This month John talks about his experience with Jamaican "craftsmen". He provides some tips on finding a Jamaican craftsman.
Jamaica Magazine

Jamaican "craftsmen" by American Retiree in Jamaica

Crafts, as in plumbers, carpenters, electricians, etc., not woodcarvers and the like. These people, mostly men, can be found in abundance if you know
where to look. The companies listed in the yellow pages of the phone book are usually
larger diversified businesses. As anywhere else, recommendations are the best way
to get a reputable craftsman. The majority of them aren’t listed in the phonebook.
Friends and neighbors are the best source. The other option is to call a local
supply house. Each one has certain craftsmen who regularly work out of that shop.
However, none of them are employees thus the shop is not liable for faulty workmanship
or damage to one’s property. Most, if not all, of them are unlicensed. At least
this has been my experience over the last four years living in Jamaica.

My first experience happened shortly after moving in to our new home. The former
owner had a very small washing machine with a small utility sink next to it in the
laundry area. My extra large capacity washer wouldn’t fit in to the space where the
other washing machine was which meant the sink would have to be moved. I also had a
brand new dishwasher which needed to be installed. The existing dishwasher was also
smaller in width than my standard size Maytag. This was not a problem as there was
expandable space under the counter to accommodate the larger size.

The third item to be hooked up was the electric dryer. There was plenty of space in
the garage but the 220 volt outlet was different from the pigtail on my dryer. So
as you can see I needed a plumber and an electrician. My only source for a
recommendation came from a friend we had known for several years and who was in the process
of building his own home. However those craftsmen hadn’t done any work for my friend
at that time, as I found out later.

My friend made the contacts and all three of them came to the house to give me an
estimate. The price for the job and the day it was to be done was agreed upon. The
first thing the plumber did, when he started the job, was to relocate the utility
sink outside behind the garage, a distance of about 12′. The washing machine was now
an easy hook-up.

The dishwasher was next. In watching him uncrate the machine, something told me he
had never installed a dishwasher before. I questioned him several times but he
insisted he knew what he was doing. As I continued to watch the uncrating process, he
was trying to remove the sound/heat padding which surrounded the machine. He thought
it was packing material! As much as I kept mentioning the installation instructions
to him, he never once referred to them.

The water supply from the sink to the dishwasher is done with copper tubing. This
“experienced” plumber purchased tubing so large in diameter that he found it
impossible to coil it up behind the dishwasher. Finally, he and the electrician, who was
helping at this time, realized he bought, or should I say, I bought the wrong size.
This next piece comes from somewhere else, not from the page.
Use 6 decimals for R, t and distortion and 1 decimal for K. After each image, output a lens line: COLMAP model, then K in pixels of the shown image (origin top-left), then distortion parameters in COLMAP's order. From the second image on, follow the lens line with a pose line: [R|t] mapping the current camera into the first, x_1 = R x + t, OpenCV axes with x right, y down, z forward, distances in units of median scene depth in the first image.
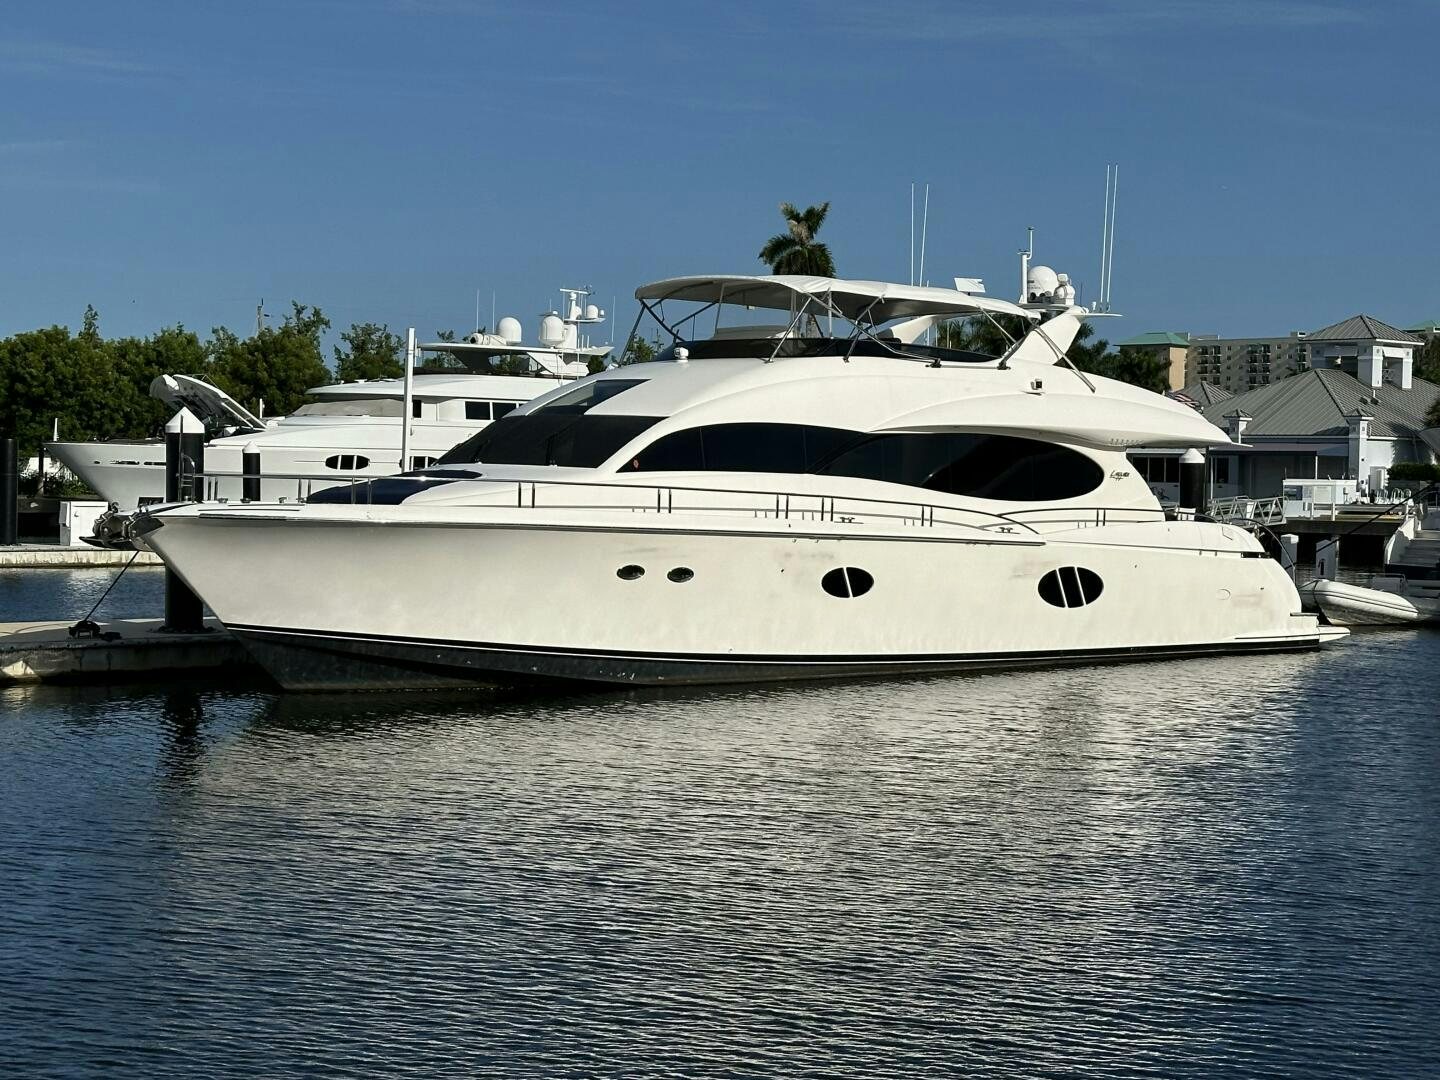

After we purchased the correct tubing the water line was properly installed. The
electrician finished wiring his part of the installation. As they slowly pushed the
dishwasher into place, I was saying to myself, “It’s almost finished!”, when “snap,
crackle, pop”, sparks came flying out from under the dishwasher which quickly popped
the circuit breaker. It seems the electrician failed to properly cover the exposed
wires which dragged on the floor and in to a puddle of water the plumber didn’t wipe
up.

Now for the big test! Things went from bad to worse! The only thing the dishwasher
would do was fill. Period! While they spent considerable time troubleshooting it
was discovered the plumber hooked up cold water instead of hot water to the
dishwasher. This he corrected, but no matter what they did the dishwasher never worked.
Maytag factory trained technicians failed to get it working. This was a top of the
line dishwasher form the US that no one in Jamaica or the Maytag Corp in the US could
fix. The end result was Maytag exchanged this top of the line dishwasher for the
bottom of the line dishwasher which is the only model available in Jamaica.

Remember the sink the plumber relocated? Instead of hooking up the one faucet to
cold water as he was instructed, he connected it to the hot water line! I don’t know
about anywhere else but in Jamaica there are two different sizes of PVC pipe. Any
“experienced” plumber should know the difference.

The electrician direct wired the dryer to the outlet, which does have an off/on
switch. His work was better than the plumber’s but the volt meter he used for testing
was a porcelain light fixture, common in older homes, with 2 wires attached and a
light bulb inserted in the socket.

This was the first of very few problems I have had with Jamaican craftsmen. The
lesson I learned from this experience was that all of the craftsmen not obtained from
the phone book are most likely unlicensed and learned their trade from working
alongside other craftsmen who probably learned it the same way.

This article wasn’t very flattering to those honest hardworking people who are
trying to make a living for themselves. Next month, I will report on several very
positive experiences dealing with different types of craftsmen. By the way, my friend
never did use either of those two men, and yes, he is still my friend.